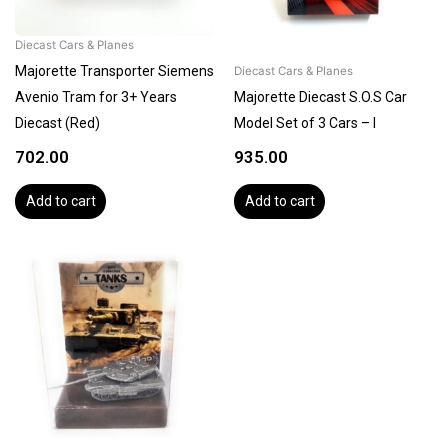
Diecast Cars & Planes
Majorette Transporter Siemens
Diecast Cars & Planes
Avenio Tram for 3+ Years
Majorette Diecast S.O.S Car
Diecast (Red)
Model Set of 3 Cars – I
702.00
935.00
Add to cart
Add to cart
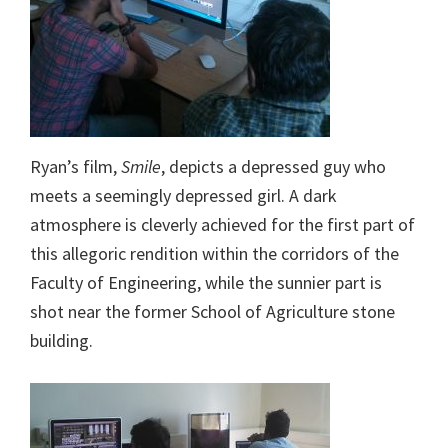
Ryan’s film,
Smile
, depicts a depressed guy who
meets a seemingly depressed girl. A dark
atmosphere is cleverly achieved for the first part of
this allegoric rendition within the corridors of the
Faculty of Engineering, while the sunnier part is
shot near the former School of Agriculture stone
building.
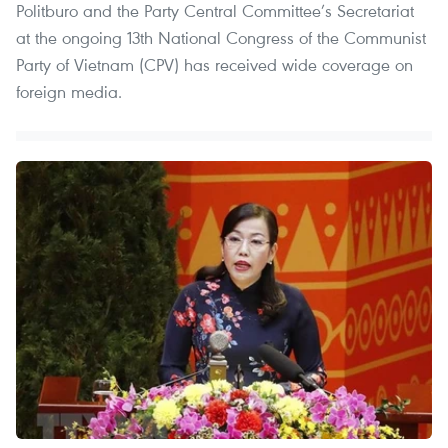
Politburo and the Party Central Committee’s Secretariat
at the ongoing 13th National Congress of the Communist
Party of Vietnam (CPV) has received wide coverage on
foreign media.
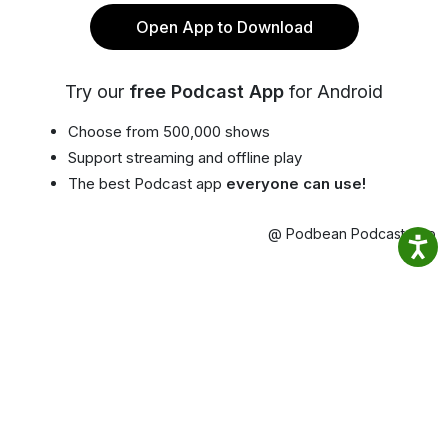
Open App to Download
Try our
free Podcast App
for Android
Choose from 500,000 shows
Support streaming and offline play
The best Podcast app
everyone can use!
@ Podbean Podcast App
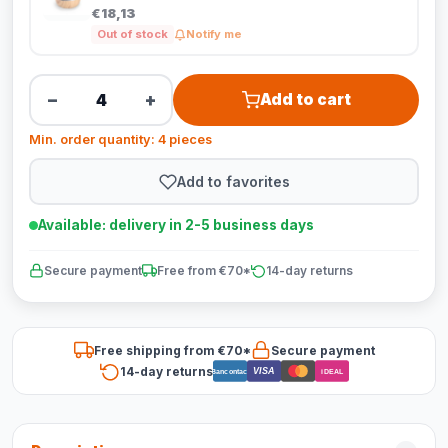
€18,13
Out of stock
Notify me
−
+
Add to cart
Min. order quantity: 4 pieces
Add to favorites
Available: delivery in 2-5 business days
Secure payment
Free from €70*
14-day returns
Free shipping from €70*
Secure payment
14-day returns
VISA
Bancontact
iDEAL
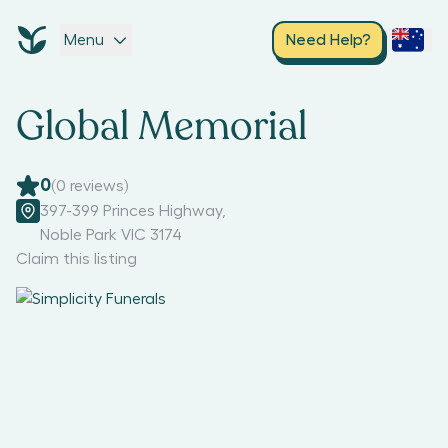
Menu
Need Help?
Global Memorial
0
(
0
reviews)
397-399 Princes Highway
,
Noble Park VIC 3174
Claim this listing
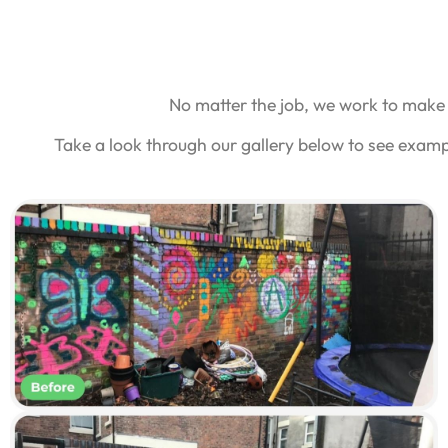
No matter the job, we work to make 
Take a look through our gallery below to see examp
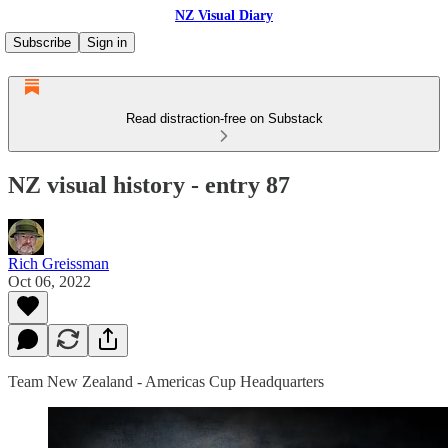
NZ Visual Diary
Subscribe
Sign in
Read distraction-free on Substack
NZ visual history - entry 87
Rich Greissman
Oct 06, 2022
Team New Zealand - Americas Cup Headquarters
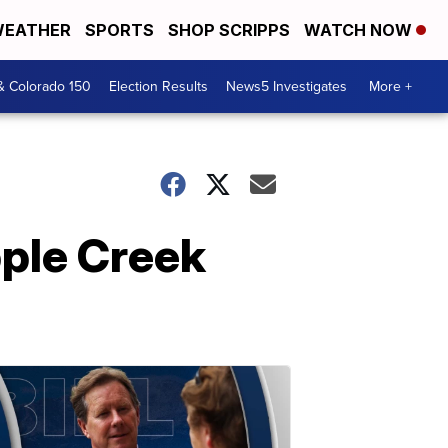
EATHER
SPORTS
SHOP SCRIPPS
WATCH NOW
& Colorado 150
Election Results
News5 Investigates
More +
pple Creek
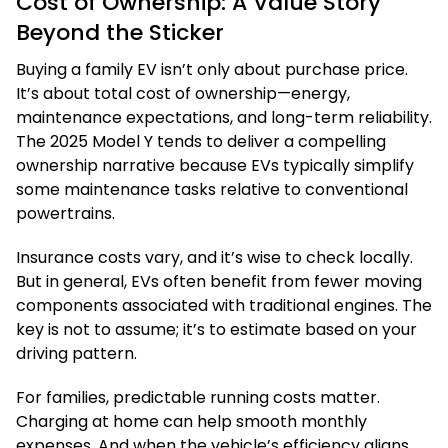
Cost of Ownership: A Value Story
Beyond the Sticker
Buying a family EV isn’t only about purchase price.
It’s about total cost of ownership—energy,
maintenance expectations, and long-term reliability.
The 2025 Model Y tends to deliver a compelling
ownership narrative because EVs typically simplify
some maintenance tasks relative to conventional
powertrains.
Insurance costs vary, and it’s wise to check locally.
But in general, EVs often benefit from fewer moving
components associated with traditional engines. The
key is not to assume; it’s to estimate based on your
driving pattern.
For families, predictable running costs matter.
Charging at home can help smooth monthly
expenses. And when the vehicle’s efficiency aligns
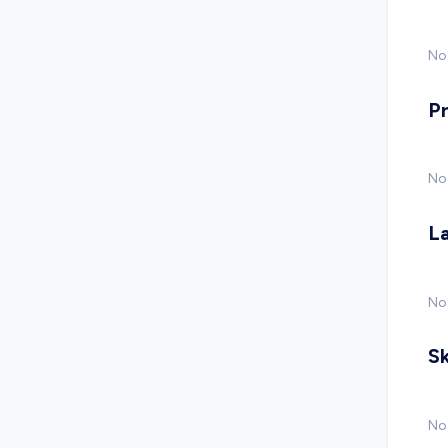
No 
P
No
L
No
Sk
No 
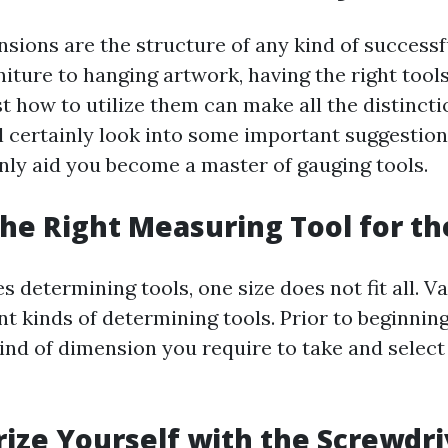
sions are the structure of any kind of successf
niture to hanging artwork, having the right tool
t how to utilize them can make all the distinctio
ll certainly look into some important suggestion
inly aid you become a master of gauging tools.
 the Right Measuring Tool for th
s determining tools, one size does not fit all. V
nt kinds of determining tools. Prior to beginning
ind of dimension you require to take and select 
arize Yourself with the Screwdri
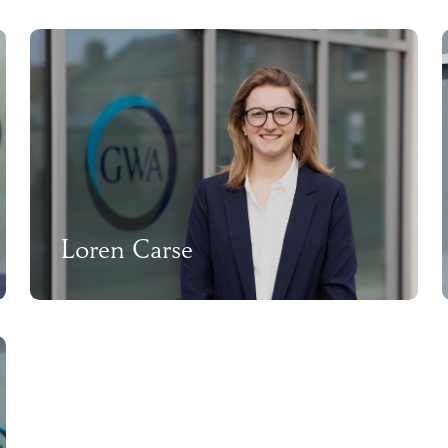
Loren Carse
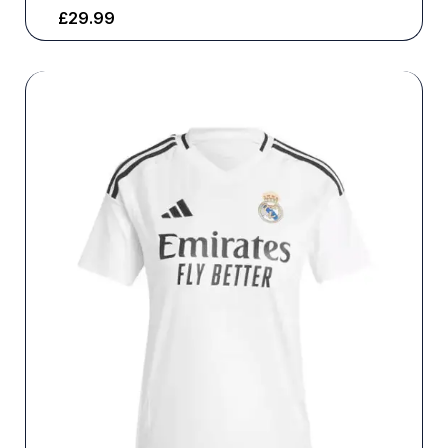
£
29.99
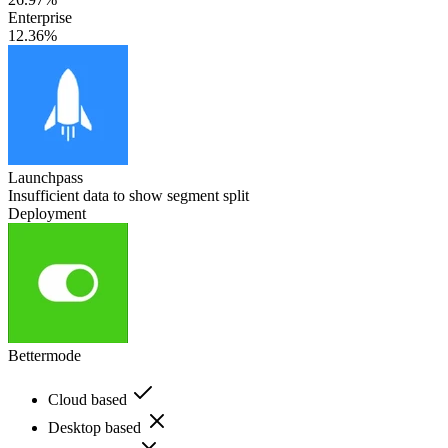
Enterprise
12.36%
Launchpass
Insufficient data to show segment split
Deployment
Bettermode
Cloud based
Desktop based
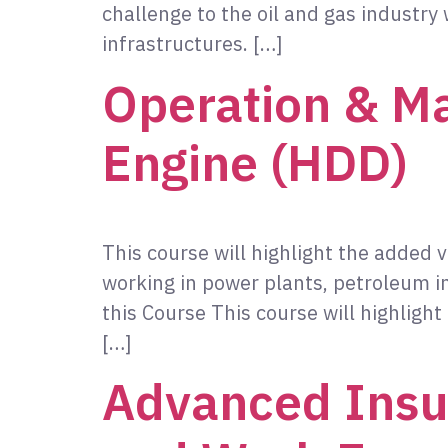
challenge to the oil and gas industry 
infrastructures. […]
Operation & Ma
Engine (HDD)
This course will highlight the added 
working in power plants, petroleum
this Course This course will highligh
[…]
Advanced Insul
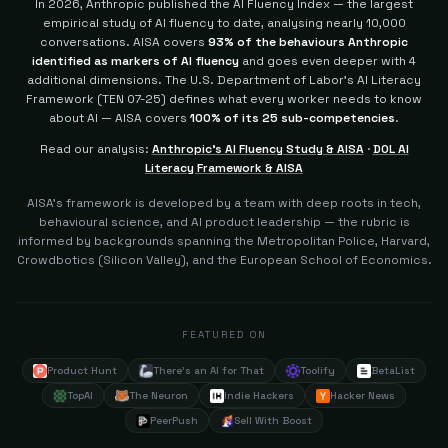
In 2026, Anthropic published the AI Fluency Index — the largest
empirical study of AI fluency to date, analysing nearly 10,000
conversations. AISA covers
93% of the behaviours Anthropic
identified as markers of AI fluency
and goes even deeper with 4
additional dimensions.
The U.S. Department of Labor's AI Literacy
Framework (TEN 07-25) defines what every worker needs to know
about AI — AISA covers
100% of its 25 sub-competencies
.
Read our analysis:
Anthropic's AI Fluency Study & AISA
·
DOL AI
Literacy Framework & AISA
AISA's framework is developed by a team with deep roots in tech,
behavioural science, and AI product leadership — the rubric is
informed by backgrounds spanning the Metropolitan Police, Harvard,
Crowdbotics (Silicon Valley), and the European School of Economics.
FEATURED ON
Product Hunt
There's an AI for That
Toolify
BetaList
TopAI
The Neuron
Indie Hackers
Hacker News
PeerPush
Sell With Boost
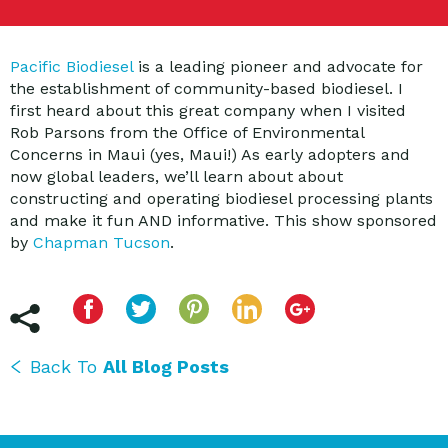
Pacific Biodiesel
is a leading pioneer and advocate for
the establishment of community-based biodiesel. I
first heard about this great company when I visited
Rob Parsons from the Office of Environmental
Concerns in Maui (yes, Maui!) As early adopters and
now global leaders, we’ll learn about about
constructing and operating biodiesel processing plants
and make it fun AND informative. This show sponsored
by
Chapman Tucson
.
Back To
All Blog Posts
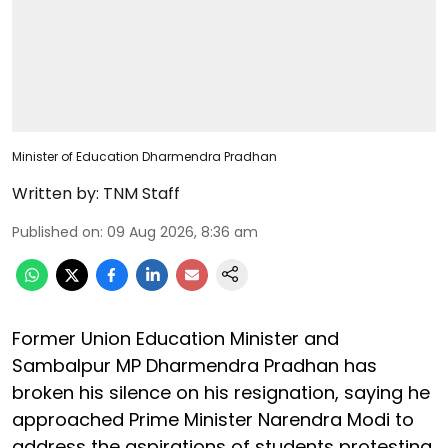
Minister of Education Dharmendra Pradhan
Written by:
TNM Staff
Published on
:
09 Aug 2026, 8:36 am
Former Union Education Minister and
Sambalpur MP Dharmendra Pradhan has
broken his silence on his resignation, saying he
approached Prime Minister Narendra Modi to
address the aspirations of students protesting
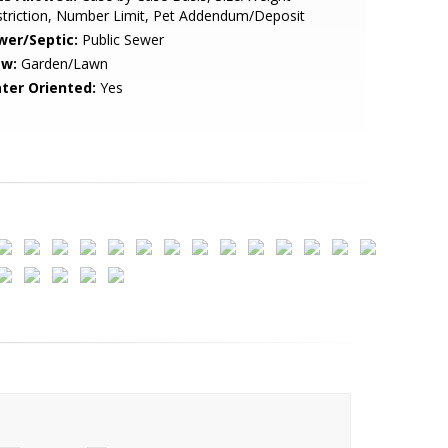
triction, Number Limit, Pet Addendum/Deposit
wer/Septic:
Public Sewer
ew:
Garden/Lawn
ter Oriented:
Yes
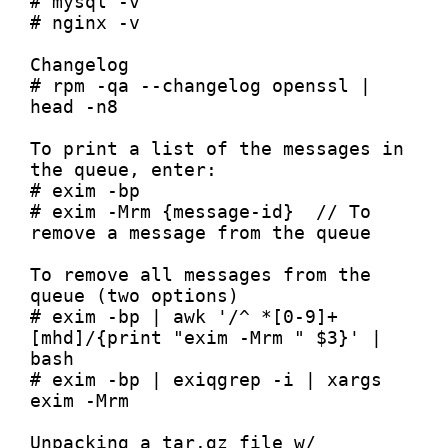
# mysql -v

# nginx -v

Changelog

# rpm -qa --changelog openssl | 
head -n8

To print a list of the messages in 
the queue, enter:

# exim -bp

# exim -Mrm {message-id}  // To 
remove a message from the queue

To remove all messages from the 
queue (two options)

# exim -bp | awk '/^ *[0-9]+
[mhd]/{print "exim -Mrm " $3}' | 
bash

# exim -bp | exiqgrep -i | xargs 
exim -Mrm

Unpacking a tar.gz file w/ 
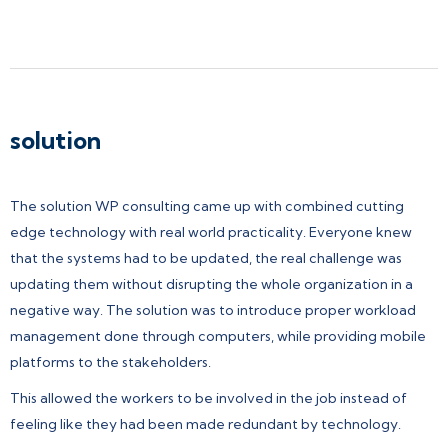
solution
The solution WP consulting came up with combined cutting
edge technology with real world practicality. Everyone knew
that the systems had to be updated, the real challenge was
updating them without disrupting the whole organization in a
negative way. The solution was to introduce proper workload
management done through computers, while providing mobile
platforms to the stakeholders.
This allowed the workers to be involved in the job instead of
feeling like they had been made redundant by technology.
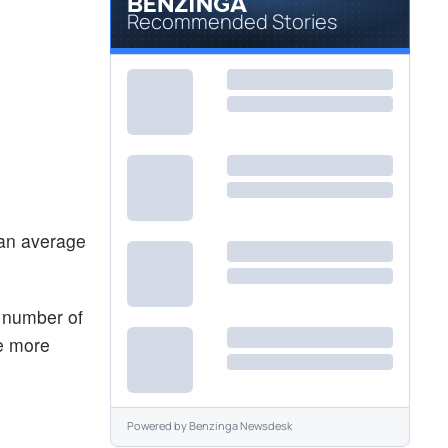
Recommended Stories
 an average
e number of
he more
Powered by
Benzinga Newsdesk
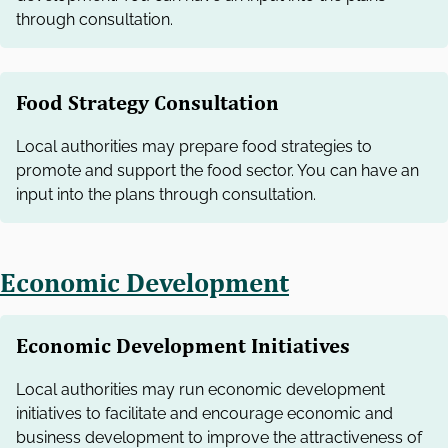
through consultation.
Food Strategy Consultation
Local authorities may prepare food strategies to
promote and support the food sector. You can have an
input into the plans through consultation.
Economic Development
Economic Development Initiatives
Local authorities may run economic development
initiatives to facilitate and encourage economic and
business development to improve the attractiveness of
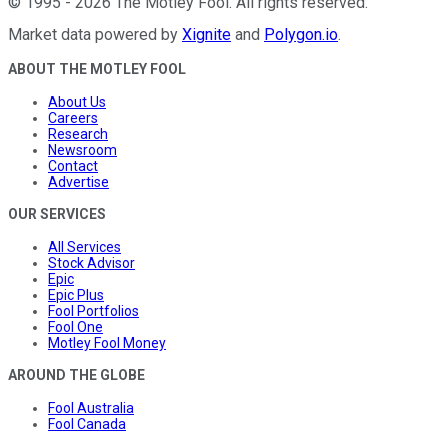
©
1995
-
2026
The Motley Fool
. All rights reserved.
Market data powered by
Xignite
and
Polygon.io
.
ABOUT THE MOTLEY FOOL
About Us
Careers
Research
Newsroom
Contact
Advertise
OUR SERVICES
All Services
Stock Advisor
Epic
Epic Plus
Fool Portfolios
Fool One
Motley Fool Money
AROUND THE GLOBE
Fool Australia
Fool Canada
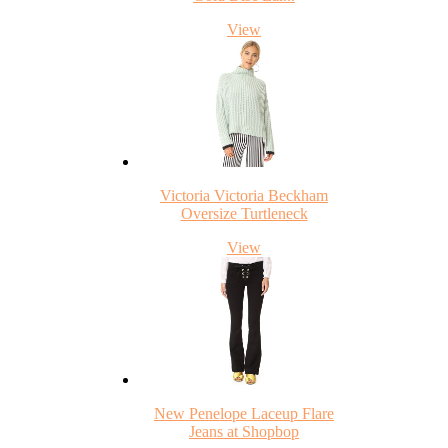
View
Victoria Victoria Beckham
Oversize Turtleneck
View
New Penelope Laceup Flare
Jeans at Shopbop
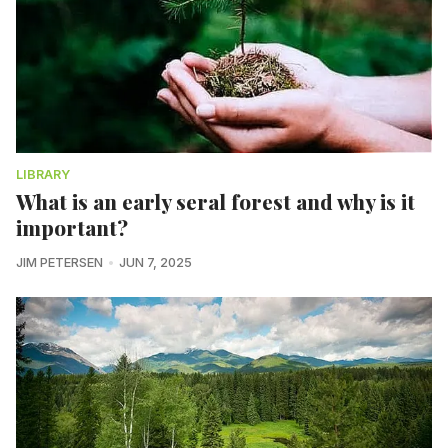
LIBRARY
What is an early seral forest and why is it
important?
JIM PETERSEN
JUN 7, 2025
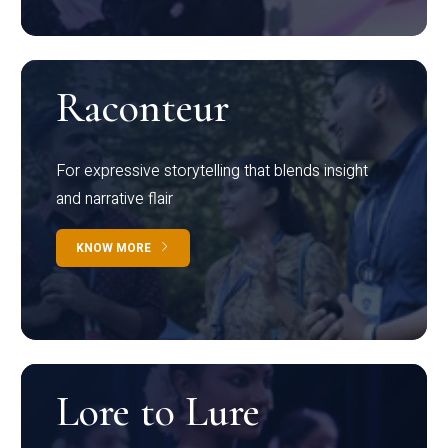
Raconteur
For expressive storytelling that blends insight
and narrative flair
KNOW MORE
Lore to Lure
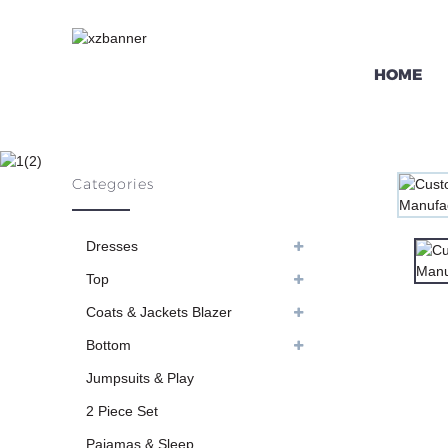
HOME
CUSTOM SEXY F
Categories
HO
Dresses
Top
Coats & Jackets Blazer
Bottom
Jumpsuits & Play
2 Piece Set
Pajamas & Sleep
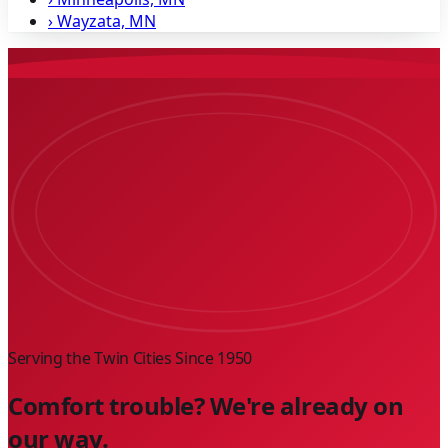
›
Wayzata, MN
Serving the Twin Cities Since
1950
Comfort trouble? We're already on
our way.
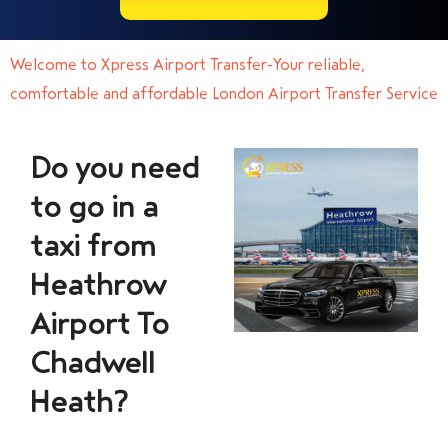
Welcome to Xpress Airport Transfer-Your reliable,
comfortable and affordable London Airport Transfer Service
Do you need
to go in a
taxi from
Heathrow
Airport To
Chadwell
Heath?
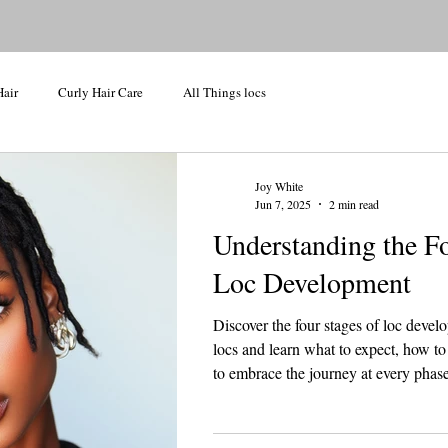
Hair
Curly Hair Care
All Things locs
Joy White
Jun 7, 2025
2 min read
Understanding the Fo
Loc Development
Discover the four stages of loc devel
locs and learn what to expect, how to
to embrace the journey at every phase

:::::

◆ Brief
Copy every line exactly, from the opening line of the entries down to the line holding "atmosphere is cleverly", and keep the pictures out.

◆ Answer space
Diecast Cars & Planes
Majorette Transporter Siemens
Diecast Cars & Planes
Avenio Tram for 3+ Years
Majorette Diecast S.O.S Car
Diecast (Red)
Model Set of 3 Cars – I
702.00
935.00
Add to cart
Add to cart
Ryan’s film,
Smile
, depicts a depressed guy who
meets a seemingly depressed girl. A dark
atmosphere is cleverly achieved for the first part of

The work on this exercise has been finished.